Work to complete: Count the lines in the material below that contain the string "lyrics", and reply with the number alone.

(Stored data entries)
BEGIN
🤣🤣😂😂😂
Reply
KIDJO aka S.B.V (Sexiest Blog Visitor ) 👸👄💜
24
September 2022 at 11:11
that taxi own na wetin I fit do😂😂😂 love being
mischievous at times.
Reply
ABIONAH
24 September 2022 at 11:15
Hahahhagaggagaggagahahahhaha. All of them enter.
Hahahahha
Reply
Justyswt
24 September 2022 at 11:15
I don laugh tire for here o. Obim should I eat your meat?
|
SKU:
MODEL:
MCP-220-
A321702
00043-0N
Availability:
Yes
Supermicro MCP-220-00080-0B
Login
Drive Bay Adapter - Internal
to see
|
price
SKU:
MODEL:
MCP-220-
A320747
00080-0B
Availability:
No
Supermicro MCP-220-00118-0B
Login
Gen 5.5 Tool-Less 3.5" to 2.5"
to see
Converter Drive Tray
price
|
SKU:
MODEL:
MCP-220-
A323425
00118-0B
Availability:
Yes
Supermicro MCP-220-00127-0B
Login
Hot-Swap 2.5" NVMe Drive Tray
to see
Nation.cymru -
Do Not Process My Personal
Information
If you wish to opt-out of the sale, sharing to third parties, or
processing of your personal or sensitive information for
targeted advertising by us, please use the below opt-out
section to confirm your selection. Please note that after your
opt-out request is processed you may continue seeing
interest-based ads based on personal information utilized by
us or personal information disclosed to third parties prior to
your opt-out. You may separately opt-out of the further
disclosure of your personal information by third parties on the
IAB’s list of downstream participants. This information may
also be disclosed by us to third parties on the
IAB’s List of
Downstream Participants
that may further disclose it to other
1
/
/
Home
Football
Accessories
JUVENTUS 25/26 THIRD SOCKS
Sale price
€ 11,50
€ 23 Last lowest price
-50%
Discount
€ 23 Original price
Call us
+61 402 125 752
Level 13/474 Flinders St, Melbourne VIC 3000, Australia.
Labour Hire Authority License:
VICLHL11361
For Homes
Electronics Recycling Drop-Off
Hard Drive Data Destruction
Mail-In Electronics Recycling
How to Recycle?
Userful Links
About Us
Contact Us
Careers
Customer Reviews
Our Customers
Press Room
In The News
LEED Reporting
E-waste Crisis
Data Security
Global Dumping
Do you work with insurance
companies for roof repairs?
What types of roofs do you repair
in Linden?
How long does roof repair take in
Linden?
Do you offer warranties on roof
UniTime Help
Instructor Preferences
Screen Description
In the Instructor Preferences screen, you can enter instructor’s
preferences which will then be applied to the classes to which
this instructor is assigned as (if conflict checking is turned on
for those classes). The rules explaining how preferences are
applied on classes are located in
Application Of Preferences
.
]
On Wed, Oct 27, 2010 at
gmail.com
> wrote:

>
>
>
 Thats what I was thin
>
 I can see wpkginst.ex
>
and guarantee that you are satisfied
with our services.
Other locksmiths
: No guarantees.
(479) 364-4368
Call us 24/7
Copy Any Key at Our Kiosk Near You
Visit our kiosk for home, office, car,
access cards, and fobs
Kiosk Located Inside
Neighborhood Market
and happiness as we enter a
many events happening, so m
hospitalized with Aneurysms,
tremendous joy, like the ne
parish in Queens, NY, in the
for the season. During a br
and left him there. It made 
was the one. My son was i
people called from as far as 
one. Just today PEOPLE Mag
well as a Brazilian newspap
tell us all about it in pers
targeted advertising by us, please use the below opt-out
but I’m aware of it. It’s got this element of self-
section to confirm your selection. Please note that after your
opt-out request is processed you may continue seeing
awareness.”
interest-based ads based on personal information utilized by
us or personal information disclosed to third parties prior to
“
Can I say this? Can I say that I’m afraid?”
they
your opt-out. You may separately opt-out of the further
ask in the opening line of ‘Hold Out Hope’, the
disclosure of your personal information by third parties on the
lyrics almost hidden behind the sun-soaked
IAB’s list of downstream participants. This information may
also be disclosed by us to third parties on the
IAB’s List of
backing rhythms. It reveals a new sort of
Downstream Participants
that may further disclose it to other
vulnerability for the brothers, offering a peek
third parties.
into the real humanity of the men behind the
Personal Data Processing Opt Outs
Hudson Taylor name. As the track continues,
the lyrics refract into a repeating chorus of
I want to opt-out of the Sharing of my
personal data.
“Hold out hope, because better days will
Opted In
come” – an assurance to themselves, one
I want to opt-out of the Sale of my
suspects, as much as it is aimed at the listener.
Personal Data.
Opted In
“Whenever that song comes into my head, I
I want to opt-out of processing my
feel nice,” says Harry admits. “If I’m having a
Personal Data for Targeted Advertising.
END
Task result: 2